Hao Jianheng, Liu Liying, Chang Boya, Zhao Yuemeng, Lai Yuanyuan, Tian Chunhui, Xu Huichao, Wang Haijun, Ji Laixi, Yang Jie
The Second Clinical College, Shanxi University of Chinese Medicine, Jinzhong 030619, China; College of acupuncture and massage, Chengdu University of Traditional Chinese Medicine, Chengdu 610075, China.
College of acupuncture and massage, Chengdu University of Traditional Chinese Medicine, Chengdu 610075, China.
Exp Gerontol. 2025 Sep;208:112825. doi: 10.1016/j.exger.2025.112825. Epub 2025 Jul 10.
Mitochondrial dysfunction is a key hallmark of aging, and blood-based biomarkers related to mitochondrial genes provide an effective means to assess ovarian aging progression.

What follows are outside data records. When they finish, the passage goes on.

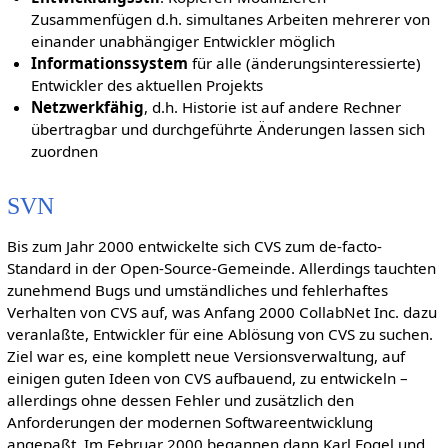
Zusammenfügen d.h. simultanes Arbeiten mehrerer von
einander unabhängiger Entwickler möglich
Informationssystem
für alle (änderungsinteressierte)
Entwickler des aktuellen Projekts
Netzwerkfähig
, d.h. Historie ist auf andere Rechner
übertragbar und durchgeführte Änderungen lassen sich
zuordnen
SVN
Bis zum Jahr 2000 entwickelte sich CVS zum de-facto-
Standard in der Open-Source-Gemeinde. Allerdings tauchten
zunehmend Bugs und umständliches und fehlerhaftes
Verhalten von CVS auf, was Anfang 2000 CollabNet Inc. dazu
veranlaßte, Entwickler für eine Ablösung von CVS zu suchen.
Ziel war es, eine komplett neue Versionsverwaltung, auf
einigen guten Ideen von CVS aufbauend, zu entwickeln –
allerdings ohne dessen Fehler und zusätzlich den
Anforderungen der modernen Softwareentwicklung
angepaßt. Im Februar 2000 begannen dann Karl Fogel und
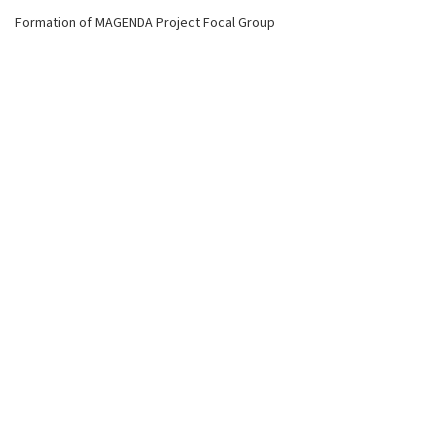
Formation of MAGENDA Project Focal Group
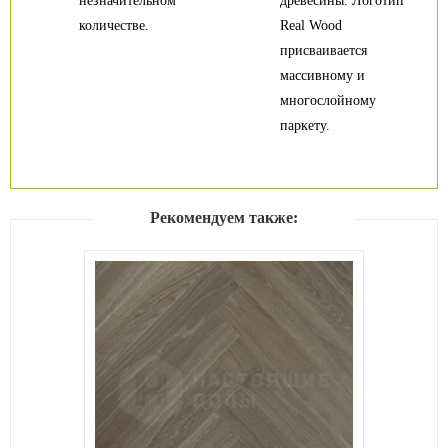
незначительном
древесины. Логотип
количестве.
Real Wood
присваивается
массивному и
многослойному
паркету.
Рекомендуем также:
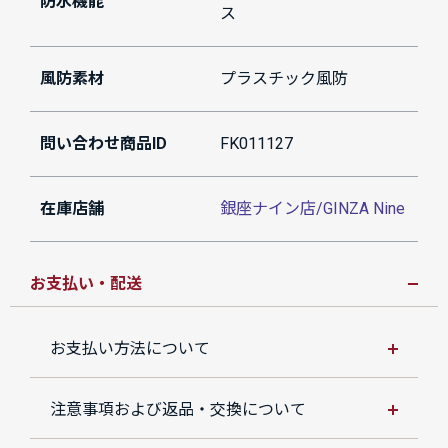
防水機能
ス
風防素材
プラスチック風防
問い合わせ商品ID
FK011127
在庫店舗
銀座ナイン店/GINZA Nine
お支払い・配送
お支払い方法について
注意事項および返品・交換について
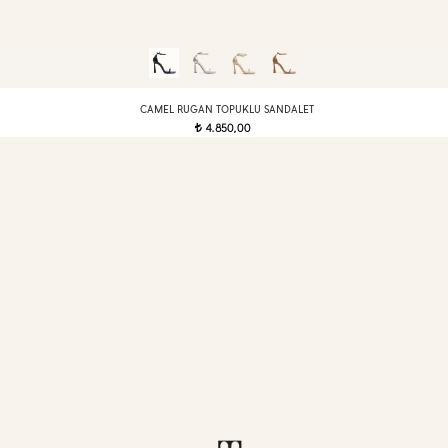
CAMEL RUGAN TOPUKLU SANDALET
4.850,00
t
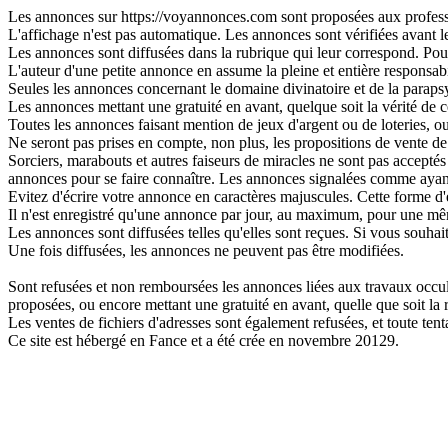
Les annonces sur https://voyannonces.com sont proposées aux professio
L'affichage n'est pas automatique. Les annonces sont vérifiées avant leu
Les annonces sont diffusées dans la rubrique qui leur correspond. Pour 
L'auteur d'une petite annonce en assume la pleine et entière responsabi
Seules les annonces concernant le domaine divinatoire et de la parapsy
Les annonces mettant une gratuité en avant, quelque soit la vérité de ce
Toutes les annonces faisant mention de jeux d'argent ou de loteries, o
Ne seront pas prises en compte, non plus, les propositions de vente de 
Sorciers, marabouts et autres faiseurs de miracles ne sont pas acceptés s
annonces pour se faire connaître. Les annonces signalées comme ayant
Evitez d'écrire votre annonce en caractères majuscules. Cette forme d'
Il n'est enregistré qu'une annonce par jour, au maximum, pour une 
Les annonces sont diffusées telles qu'elles sont reçues. Si vous souhai
Une fois diffusées, les annonces ne peuvent pas être modifiées.
Sont refusées et non remboursées les annonces liées aux travaux occulte
proposées, ou encore mettant une gratuité en avant, quelle que soit la ré
Les ventes de fichiers d'adresses sont également refusées, et toute t
Ce site est hébergé en Fance et a été crée en novembre 20129.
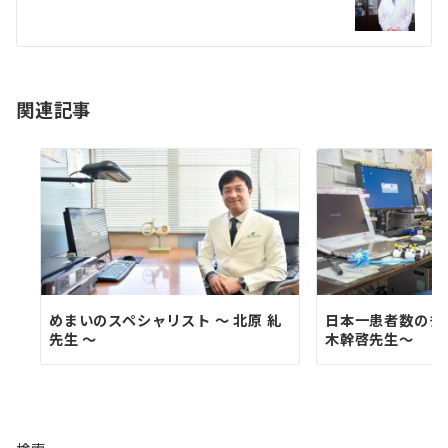
ー
シ
ョ
関連記事
ン
めまいのスペシャリスト ～ 北原 糺
日本一患者数の多
先生 ～
木幹啓先生～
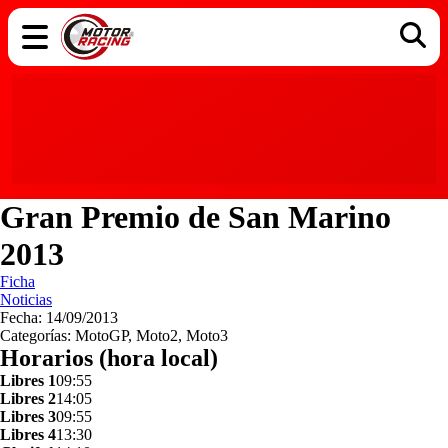
COCHES
ELÉCTRICOS
DGT
TECNOLOGÍA
MOTOS
MOTOGP
RACING
Gran Premio de San Marino
2013
Ficha
Noticias
Fecha: 14/09/2013
Categorías: MotoGP, Moto2, Moto3
Horarios (hora local)
Libres 1
09:55
Libres 2
14:05
Libres 3
09:55
Libres 4
13:30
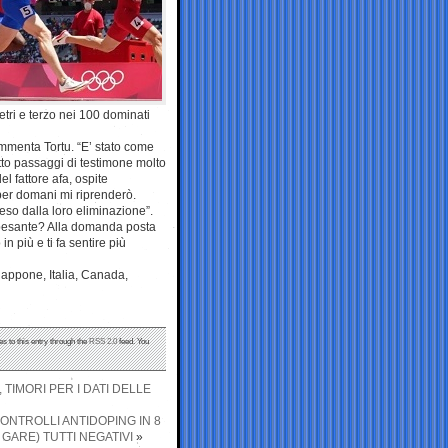
ri e terzo nei 100 dominati
mmenta Tortu. “E’ stato come
atto passaggi di testimone molto
l fattore afa, ospite
per domani mi riprenderò.
eso dalla loro eliminazione”.
ù pesante? Alla domanda posta
 più e ti fa sentire più
iappone, Italia, Canada,
s to this entry through the
RSS 2.0
feed. You
 TIMORI PER I DATI DELLE
CONTROLLI ANTIDOPING IN 8
 GARE) TUTTI NEGATIVI
»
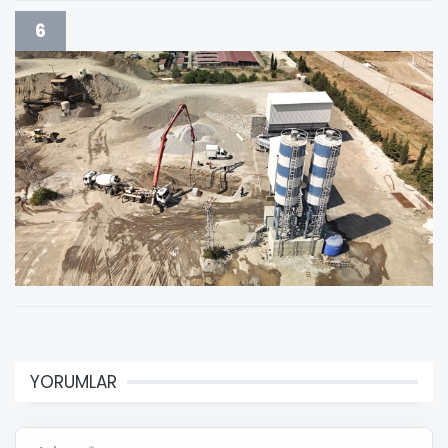
6
YORUMLAR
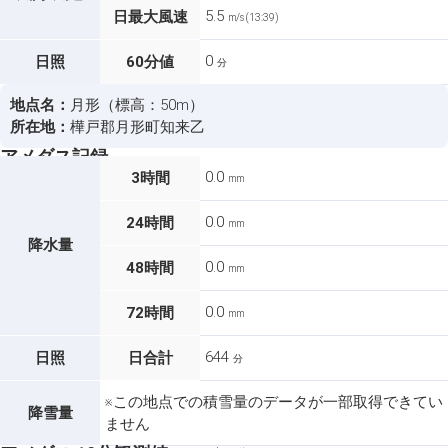
5.5
日最大風速
m/s (13:39)
0
日照
60分値
分
地点名：
月形（標高：50m）
所在地：
樺戸郡月形町知来乙
アメダス記録
0.0
3時間
mm
0.0
24時間
mm
降水量
0.0
48時間
mm
0.0
72時間
mm
644
日照
日合計
分
※この地点での積雪量のデータが一部取得できてい
降雪量
ません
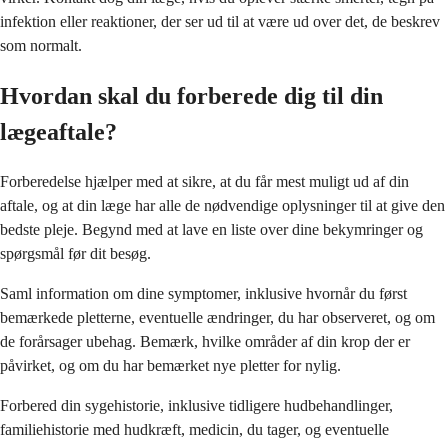
infektion eller reaktioner, der ser ud til at være ud over det, de beskrev
som normalt.
Hvordan skal du forberede dig til din
lægeaftale?
Forberedelse hjælper med at sikre, at du får mest muligt ud af din
aftale, og at din læge har alle de nødvendige oplysninger til at give den
bedste pleje. Begynd med at lave en liste over dine bekymringer og
spørgsmål før dit besøg.
Saml information om dine symptomer, inklusive hvornår du først
bemærkede pletterne, eventuelle ændringer, du har observeret, og om
de forårsager ubehag. Bemærk, hvilke områder af din krop der er
påvirket, og om du har bemærket nye pletter for nylig.
Forbered din sygehistorie, inklusive tidligere hudbehandlinger,
familiehistorie med hudkræft, medicin, du tager, og eventuelle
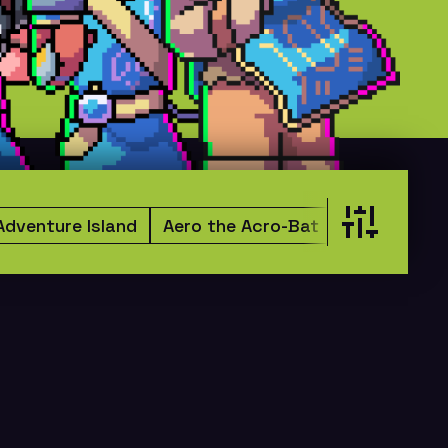
Adventure Island
Aero the Acro-Bat
Age of Empi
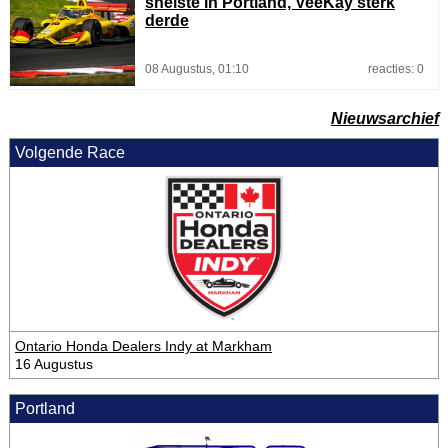
snelste in Portland, VeeKay sterk
derde
08 Augustus, 01:10
reacties: 0
Nieuwsarchief
Volgende Race
Ontario Honda Dealers Indy at Markham
16 Augustus
Portland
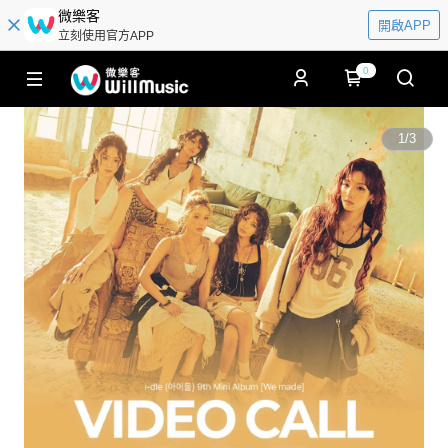
微樂客
開啟APP
立刻使用官方APP
0
1
/
3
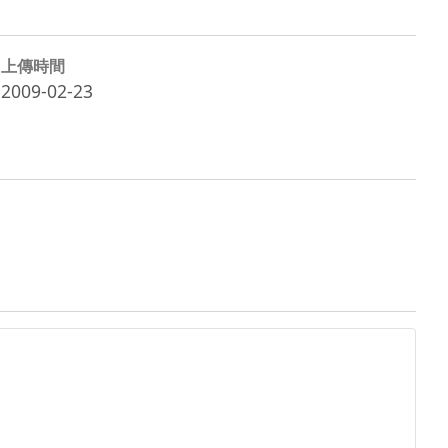
上傳時間
2009-02-23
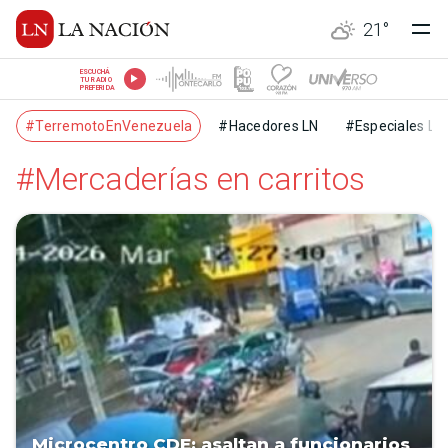
21
°
ESCUCHÁ
TU RADIO
PREFERIDA
#TerremotoEnVenezuela
#Hacedores LN
#Especiales LN
#Mercaderías en carritos
Microcentro CDE: asaltan a funcionarios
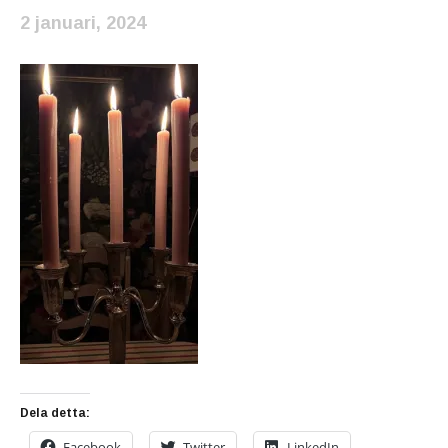
2 januari, 2024
Dela detta:
Facebook
Twitter
LinkedIn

In this study, we aimed to explore the role of mitochondrial dysfunction-related genetic variations in determining the natural age at menopause (ANM) by applying both Mendelian randomization (MR) and summary data-based Mendelian randomization (SMR) approaches, complemented by experimental validation in animal models.
Summary statistics on ANM, gene expression, DNA methylation, and protein abundance quantitative trait loci (eQTL, mQTL, pQTL) were obtained from public databases. Genetic variations associated with mitochondrial dysfunction were selected as instrumental variables, and SMR analysis was performed to investigate causal relationships with ANM. MR methods were also used to evaluate the causal effect of mitochondrial DNA copy number (mtDNA-CN) on ANM, with preliminary validation through animal experiments.
SMR and meta-analysis results identified NSUN4 as a critical regulator of ANM at both the gene expression and DNA methylation levels. A preliminary causal relationship between reduced mtDNA-CN and increased ANM risk was found, though further validation with larger datasets is needed. Animal experiments indicated that NSUN4 levels in blood reflect ovarian function decline and may correlate with its expression in ovarian tissue.
The findings suggest that NUSN4 levels detected in the blood could serve as a potential biomarker for ovarian aging. This provides new insights into the role of mitochondrial dysfunction in reproductive age-related traits and may inform future targeted interventions to slow ovarian aging.
线粒体功能障碍是衰老的关键标志,与线粒体基因相关的血液生物标志物为评估卵巢衰老进程提供了一种有效手段。在本研究中,我们旨在通过应用孟德尔随机化(MR)和基于汇总数据的孟德尔随机化(SMR)方法,并辅以动物模型的实验验证,来探索线粒体功能障碍相关基因变异在确定自然绝经年龄(ANM)中的作用。
从公共数据库中获取关于ANM、基因表达、DNA甲基化和蛋白质丰度数量性状位点(eQTL、mQTL、pQTL)的汇总统计数据。选择与线粒体功能障碍相关的基因变异作为工具变量,并进行SMR分析以研究与ANM的因果关系。还使用MR方法评估线粒体DNA拷贝数(mtDNA-CN)对ANM的因果效应,并通过动物实验进行初步验证。
SMR和荟萃分析结果确定NSUN4在基因表达和DNA甲基化水平上均为ANM的关键调节因子。发现mtDNA-CN降低与ANM风险增加之间存在初步因果关系,不过需要用更大的数据集进行进一步验证。动物实验表明,血液中的NSUN4水平反映卵巢功能下降,并且可能与其在卵巢组织中的表达相关。
研究结果表明,血液中检测到的NUSN4水平可能作为卵巢衰老的潜在生物标志物。这为线粒体功能障碍在生殖年龄相关性状中的作用提供了新的见解,并可能为未来减缓卵巢衰老的靶向干预提供依据。